Description of the task: Search the records for "bude" and copy each line that holds it.

(Dataset excerpts Opens)

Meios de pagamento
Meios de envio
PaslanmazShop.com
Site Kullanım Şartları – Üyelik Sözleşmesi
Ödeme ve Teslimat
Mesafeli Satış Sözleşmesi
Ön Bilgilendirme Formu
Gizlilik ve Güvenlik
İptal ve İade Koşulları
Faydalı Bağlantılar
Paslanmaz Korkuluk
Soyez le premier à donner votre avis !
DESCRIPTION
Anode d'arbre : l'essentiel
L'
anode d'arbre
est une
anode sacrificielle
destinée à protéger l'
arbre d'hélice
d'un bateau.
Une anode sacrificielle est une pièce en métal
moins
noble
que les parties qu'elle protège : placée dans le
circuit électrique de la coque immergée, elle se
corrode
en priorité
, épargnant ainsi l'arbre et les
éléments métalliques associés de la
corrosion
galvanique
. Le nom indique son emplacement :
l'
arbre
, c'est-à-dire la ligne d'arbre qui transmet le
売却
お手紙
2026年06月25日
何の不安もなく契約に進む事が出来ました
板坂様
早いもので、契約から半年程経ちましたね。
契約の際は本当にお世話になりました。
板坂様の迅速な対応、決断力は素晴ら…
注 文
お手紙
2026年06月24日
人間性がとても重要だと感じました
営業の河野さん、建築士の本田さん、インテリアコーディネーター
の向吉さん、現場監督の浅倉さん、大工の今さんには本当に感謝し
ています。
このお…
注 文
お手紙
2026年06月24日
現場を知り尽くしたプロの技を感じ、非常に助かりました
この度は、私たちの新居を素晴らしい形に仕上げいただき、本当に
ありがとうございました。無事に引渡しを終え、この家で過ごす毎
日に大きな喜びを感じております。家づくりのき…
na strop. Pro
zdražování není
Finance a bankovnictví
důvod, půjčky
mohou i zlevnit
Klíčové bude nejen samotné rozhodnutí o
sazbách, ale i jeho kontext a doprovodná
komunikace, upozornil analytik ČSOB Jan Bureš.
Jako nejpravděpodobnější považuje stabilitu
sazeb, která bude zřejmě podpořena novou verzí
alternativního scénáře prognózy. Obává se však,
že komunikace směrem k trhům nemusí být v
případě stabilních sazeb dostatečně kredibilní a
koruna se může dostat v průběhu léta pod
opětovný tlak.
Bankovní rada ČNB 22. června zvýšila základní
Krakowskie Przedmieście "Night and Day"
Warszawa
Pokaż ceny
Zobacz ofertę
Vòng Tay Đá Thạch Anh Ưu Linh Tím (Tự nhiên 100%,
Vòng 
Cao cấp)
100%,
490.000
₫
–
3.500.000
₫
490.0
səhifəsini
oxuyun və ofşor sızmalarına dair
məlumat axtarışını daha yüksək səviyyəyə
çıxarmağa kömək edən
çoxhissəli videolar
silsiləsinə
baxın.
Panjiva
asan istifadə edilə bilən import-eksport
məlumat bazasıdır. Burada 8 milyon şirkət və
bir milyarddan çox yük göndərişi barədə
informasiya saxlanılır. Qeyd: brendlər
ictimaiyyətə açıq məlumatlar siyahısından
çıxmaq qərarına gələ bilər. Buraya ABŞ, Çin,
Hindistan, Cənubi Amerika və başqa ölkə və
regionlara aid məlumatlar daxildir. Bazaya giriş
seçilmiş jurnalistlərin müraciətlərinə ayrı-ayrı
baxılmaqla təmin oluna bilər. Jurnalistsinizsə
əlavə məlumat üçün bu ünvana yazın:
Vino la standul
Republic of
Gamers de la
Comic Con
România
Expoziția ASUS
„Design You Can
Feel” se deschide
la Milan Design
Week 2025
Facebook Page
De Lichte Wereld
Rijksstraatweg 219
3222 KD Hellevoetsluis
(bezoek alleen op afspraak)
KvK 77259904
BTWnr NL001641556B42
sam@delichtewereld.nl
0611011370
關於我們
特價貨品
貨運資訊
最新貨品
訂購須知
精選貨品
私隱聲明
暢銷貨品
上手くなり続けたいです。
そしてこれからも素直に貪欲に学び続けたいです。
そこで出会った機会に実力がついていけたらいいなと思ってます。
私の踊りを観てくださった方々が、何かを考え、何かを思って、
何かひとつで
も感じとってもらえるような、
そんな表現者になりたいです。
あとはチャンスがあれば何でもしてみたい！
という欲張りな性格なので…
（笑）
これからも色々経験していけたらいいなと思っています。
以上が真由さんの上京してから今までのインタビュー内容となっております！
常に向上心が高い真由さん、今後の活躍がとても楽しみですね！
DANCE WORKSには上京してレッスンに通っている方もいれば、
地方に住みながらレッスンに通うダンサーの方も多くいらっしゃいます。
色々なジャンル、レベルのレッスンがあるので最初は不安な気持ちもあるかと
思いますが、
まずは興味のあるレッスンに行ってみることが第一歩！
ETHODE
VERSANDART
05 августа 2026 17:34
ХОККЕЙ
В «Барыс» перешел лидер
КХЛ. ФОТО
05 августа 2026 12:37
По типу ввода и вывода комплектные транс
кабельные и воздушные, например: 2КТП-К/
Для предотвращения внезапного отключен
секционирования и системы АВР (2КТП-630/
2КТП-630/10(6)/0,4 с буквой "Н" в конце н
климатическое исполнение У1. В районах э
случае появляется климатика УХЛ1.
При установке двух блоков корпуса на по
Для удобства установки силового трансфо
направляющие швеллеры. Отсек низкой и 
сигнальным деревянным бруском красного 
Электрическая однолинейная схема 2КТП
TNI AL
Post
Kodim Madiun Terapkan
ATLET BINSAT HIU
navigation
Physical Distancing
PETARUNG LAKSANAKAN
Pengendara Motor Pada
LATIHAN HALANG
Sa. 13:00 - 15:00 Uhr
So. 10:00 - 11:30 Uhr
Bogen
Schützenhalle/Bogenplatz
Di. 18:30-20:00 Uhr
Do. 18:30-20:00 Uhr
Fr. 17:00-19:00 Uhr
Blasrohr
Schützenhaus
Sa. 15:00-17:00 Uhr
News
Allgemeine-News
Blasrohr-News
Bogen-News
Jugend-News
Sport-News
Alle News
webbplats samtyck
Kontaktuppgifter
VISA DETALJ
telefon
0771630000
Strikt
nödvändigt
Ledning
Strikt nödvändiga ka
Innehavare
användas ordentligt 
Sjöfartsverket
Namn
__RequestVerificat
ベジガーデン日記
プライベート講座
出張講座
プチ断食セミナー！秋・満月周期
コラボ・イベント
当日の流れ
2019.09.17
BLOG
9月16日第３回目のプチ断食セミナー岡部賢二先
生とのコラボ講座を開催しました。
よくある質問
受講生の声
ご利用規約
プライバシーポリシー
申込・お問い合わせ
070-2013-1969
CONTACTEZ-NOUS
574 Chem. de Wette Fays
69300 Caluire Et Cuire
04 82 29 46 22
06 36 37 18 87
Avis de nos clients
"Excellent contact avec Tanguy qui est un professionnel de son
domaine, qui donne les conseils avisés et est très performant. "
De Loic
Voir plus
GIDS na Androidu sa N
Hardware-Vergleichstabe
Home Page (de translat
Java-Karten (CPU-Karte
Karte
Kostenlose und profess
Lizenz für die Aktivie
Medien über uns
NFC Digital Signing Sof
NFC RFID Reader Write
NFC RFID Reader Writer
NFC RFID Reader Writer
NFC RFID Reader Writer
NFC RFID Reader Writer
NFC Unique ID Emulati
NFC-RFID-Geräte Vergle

(Dataset excerpts Closes)

The completed task:
Klíčové bude nejen samotné rozhodnutí o
sazeb, která bude zřejmě podpořena novou verzí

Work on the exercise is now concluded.